On April 28th, Judge Lee H. Rosenthal issued an unprecedented 193-page ruling, holding that the Harris County money bail system is unconstitutional. The judge considered hundreds of exhibits, thousands of videos, hundreds of thousands of records, and numerous live expert and factual witnesses over an eight-day trial. She concluded that the Harris County’s bail system unfairly punishes the poor by ignoring individuals’ ability to pay bail. The court would arbitrarily set bail based and often ignored recommendations to release non-violent people on personal bonds.

In closing, Judge Rosenthal wrote, “In Harris County, they may be homeless. They may lack family, friends, and [people in their lives willing to bail them out]. Some are, no doubt, of bad reputation and present a risk of nonappearance or of new criminal activity. But they are not without constitutional rights to due process and the equal protection of the law.”

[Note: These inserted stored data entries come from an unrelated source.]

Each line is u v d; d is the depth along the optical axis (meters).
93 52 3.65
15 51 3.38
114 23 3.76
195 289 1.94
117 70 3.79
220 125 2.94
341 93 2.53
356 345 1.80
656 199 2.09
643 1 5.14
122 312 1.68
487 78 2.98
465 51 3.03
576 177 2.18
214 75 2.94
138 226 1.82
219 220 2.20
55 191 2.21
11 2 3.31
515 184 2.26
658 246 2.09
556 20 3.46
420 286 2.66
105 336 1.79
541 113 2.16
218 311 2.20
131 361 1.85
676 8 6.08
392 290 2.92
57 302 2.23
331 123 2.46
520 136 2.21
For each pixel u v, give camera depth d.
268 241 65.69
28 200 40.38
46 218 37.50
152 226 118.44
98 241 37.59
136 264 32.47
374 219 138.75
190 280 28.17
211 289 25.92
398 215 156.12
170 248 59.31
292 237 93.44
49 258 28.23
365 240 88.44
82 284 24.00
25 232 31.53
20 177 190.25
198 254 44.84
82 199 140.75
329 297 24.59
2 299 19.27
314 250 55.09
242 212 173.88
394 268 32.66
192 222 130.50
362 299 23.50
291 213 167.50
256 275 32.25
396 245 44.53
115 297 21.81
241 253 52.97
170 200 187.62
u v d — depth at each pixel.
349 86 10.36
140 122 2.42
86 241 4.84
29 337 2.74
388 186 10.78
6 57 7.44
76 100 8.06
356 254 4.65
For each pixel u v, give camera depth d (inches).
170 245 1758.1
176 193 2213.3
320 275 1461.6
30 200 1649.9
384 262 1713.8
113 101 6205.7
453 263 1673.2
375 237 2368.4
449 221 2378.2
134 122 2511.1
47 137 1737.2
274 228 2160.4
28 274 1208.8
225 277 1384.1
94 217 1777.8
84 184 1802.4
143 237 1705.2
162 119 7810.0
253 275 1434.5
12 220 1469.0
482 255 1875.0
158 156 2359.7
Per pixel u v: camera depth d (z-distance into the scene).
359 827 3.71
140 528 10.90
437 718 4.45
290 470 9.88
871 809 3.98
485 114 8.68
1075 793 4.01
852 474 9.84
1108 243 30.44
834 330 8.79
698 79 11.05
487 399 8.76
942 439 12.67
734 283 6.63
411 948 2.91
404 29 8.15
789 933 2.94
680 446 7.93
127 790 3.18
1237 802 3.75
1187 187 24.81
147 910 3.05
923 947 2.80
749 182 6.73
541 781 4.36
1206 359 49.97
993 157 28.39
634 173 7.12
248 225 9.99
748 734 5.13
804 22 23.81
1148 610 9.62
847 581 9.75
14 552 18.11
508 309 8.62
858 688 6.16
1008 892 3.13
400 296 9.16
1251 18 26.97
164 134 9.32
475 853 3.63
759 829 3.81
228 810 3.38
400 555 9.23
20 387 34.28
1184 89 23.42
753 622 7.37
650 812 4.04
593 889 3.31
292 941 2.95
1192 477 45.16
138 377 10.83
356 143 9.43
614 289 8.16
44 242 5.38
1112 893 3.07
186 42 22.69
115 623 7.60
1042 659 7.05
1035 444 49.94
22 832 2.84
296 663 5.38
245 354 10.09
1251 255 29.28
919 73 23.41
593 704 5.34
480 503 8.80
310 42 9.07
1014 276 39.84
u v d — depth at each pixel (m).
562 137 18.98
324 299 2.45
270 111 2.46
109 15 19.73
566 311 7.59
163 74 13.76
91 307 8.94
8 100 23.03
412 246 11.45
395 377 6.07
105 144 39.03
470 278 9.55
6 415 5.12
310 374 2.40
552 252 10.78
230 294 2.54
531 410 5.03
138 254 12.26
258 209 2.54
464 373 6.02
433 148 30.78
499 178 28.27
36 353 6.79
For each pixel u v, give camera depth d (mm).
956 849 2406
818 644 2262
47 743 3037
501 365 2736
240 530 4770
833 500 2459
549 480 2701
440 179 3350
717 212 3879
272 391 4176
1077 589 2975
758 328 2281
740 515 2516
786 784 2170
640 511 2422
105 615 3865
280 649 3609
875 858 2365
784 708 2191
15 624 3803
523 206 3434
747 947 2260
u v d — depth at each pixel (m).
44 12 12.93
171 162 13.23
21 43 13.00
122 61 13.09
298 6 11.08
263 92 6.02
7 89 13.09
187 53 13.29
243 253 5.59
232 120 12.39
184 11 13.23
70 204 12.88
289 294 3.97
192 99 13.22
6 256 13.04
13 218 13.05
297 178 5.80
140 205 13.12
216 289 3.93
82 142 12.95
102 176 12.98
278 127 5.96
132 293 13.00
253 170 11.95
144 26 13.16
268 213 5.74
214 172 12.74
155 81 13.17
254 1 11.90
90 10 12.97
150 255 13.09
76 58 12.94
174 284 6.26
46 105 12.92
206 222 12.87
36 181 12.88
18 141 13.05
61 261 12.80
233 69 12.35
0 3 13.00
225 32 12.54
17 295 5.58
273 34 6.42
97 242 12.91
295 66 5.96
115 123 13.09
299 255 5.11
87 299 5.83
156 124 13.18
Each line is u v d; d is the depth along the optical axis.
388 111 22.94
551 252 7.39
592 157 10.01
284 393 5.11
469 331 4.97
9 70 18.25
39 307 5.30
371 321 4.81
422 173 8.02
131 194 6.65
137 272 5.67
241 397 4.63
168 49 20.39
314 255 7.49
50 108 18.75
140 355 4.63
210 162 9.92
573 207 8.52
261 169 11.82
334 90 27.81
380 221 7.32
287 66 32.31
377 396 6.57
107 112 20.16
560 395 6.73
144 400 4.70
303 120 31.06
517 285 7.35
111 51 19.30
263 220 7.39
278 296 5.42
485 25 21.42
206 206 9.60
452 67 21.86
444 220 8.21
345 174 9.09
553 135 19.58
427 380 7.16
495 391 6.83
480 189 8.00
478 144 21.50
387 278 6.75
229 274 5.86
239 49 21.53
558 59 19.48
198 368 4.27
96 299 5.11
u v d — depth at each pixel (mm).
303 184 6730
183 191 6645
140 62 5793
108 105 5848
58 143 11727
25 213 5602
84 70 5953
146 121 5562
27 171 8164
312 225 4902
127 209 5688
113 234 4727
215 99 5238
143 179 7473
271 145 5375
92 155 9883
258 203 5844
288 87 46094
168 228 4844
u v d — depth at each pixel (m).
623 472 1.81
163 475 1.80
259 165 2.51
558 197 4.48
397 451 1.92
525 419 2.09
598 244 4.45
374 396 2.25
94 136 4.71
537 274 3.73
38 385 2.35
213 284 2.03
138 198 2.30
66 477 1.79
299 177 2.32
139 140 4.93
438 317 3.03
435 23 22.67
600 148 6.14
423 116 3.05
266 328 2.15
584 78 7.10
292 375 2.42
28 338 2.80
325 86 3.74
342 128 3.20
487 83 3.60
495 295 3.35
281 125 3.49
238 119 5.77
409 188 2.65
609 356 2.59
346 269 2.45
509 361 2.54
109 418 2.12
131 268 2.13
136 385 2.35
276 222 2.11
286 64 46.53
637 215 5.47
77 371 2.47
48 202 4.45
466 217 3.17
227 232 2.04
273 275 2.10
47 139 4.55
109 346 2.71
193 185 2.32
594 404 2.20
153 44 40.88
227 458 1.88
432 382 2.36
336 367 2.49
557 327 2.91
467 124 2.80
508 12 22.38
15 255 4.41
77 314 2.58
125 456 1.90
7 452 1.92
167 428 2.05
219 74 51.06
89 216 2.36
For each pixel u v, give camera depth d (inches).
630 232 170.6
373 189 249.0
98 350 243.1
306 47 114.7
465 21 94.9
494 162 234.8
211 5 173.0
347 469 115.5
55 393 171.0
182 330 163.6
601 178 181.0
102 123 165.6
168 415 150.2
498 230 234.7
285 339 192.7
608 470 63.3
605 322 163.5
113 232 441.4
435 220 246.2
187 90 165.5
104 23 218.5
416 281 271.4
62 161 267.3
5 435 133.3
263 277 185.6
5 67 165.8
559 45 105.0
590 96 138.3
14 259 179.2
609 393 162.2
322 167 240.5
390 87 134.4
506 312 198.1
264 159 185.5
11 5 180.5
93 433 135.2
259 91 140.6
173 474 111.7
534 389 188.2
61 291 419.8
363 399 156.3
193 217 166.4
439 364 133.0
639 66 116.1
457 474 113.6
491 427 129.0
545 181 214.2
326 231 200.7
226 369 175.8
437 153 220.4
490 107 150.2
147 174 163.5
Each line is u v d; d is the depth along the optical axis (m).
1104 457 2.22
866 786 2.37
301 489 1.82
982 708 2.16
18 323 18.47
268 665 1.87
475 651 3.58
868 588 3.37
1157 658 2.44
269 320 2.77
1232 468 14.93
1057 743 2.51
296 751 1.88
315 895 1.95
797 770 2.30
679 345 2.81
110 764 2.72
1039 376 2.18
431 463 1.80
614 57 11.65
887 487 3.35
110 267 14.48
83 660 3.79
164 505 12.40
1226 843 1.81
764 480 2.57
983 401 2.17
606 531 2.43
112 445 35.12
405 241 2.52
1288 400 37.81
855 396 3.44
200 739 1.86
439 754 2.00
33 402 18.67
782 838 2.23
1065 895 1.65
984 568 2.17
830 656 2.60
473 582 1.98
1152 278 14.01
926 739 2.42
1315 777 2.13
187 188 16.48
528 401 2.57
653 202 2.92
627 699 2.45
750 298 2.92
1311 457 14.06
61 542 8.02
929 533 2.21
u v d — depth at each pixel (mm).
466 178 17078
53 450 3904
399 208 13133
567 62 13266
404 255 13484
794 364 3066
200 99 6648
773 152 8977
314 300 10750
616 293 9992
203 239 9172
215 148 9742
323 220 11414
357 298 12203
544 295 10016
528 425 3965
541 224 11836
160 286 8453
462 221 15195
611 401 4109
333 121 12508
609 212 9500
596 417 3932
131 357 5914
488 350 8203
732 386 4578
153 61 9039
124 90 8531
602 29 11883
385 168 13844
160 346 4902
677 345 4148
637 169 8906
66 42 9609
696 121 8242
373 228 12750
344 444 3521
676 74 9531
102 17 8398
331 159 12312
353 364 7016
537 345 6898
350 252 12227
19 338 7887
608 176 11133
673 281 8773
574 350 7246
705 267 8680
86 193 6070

Going forward, Harris County will have to ask all those arrested on misdemeanor charges about their financial situation. If a person is eligible for release, they must be released on unsecured money bond. The decision will apply to over 50,000 misdemeanor arrestees in Harris County every year.

“The opinion destroys the supposed justifications of the American wealth-based pretrial detention system in devastating factual and legal detail,” stated Alex Karakatsanis, the lead attorney for Civil Rights Corps, which represents one of the plaintiffs. “In my view, it is a turning point for our criminal legal system.”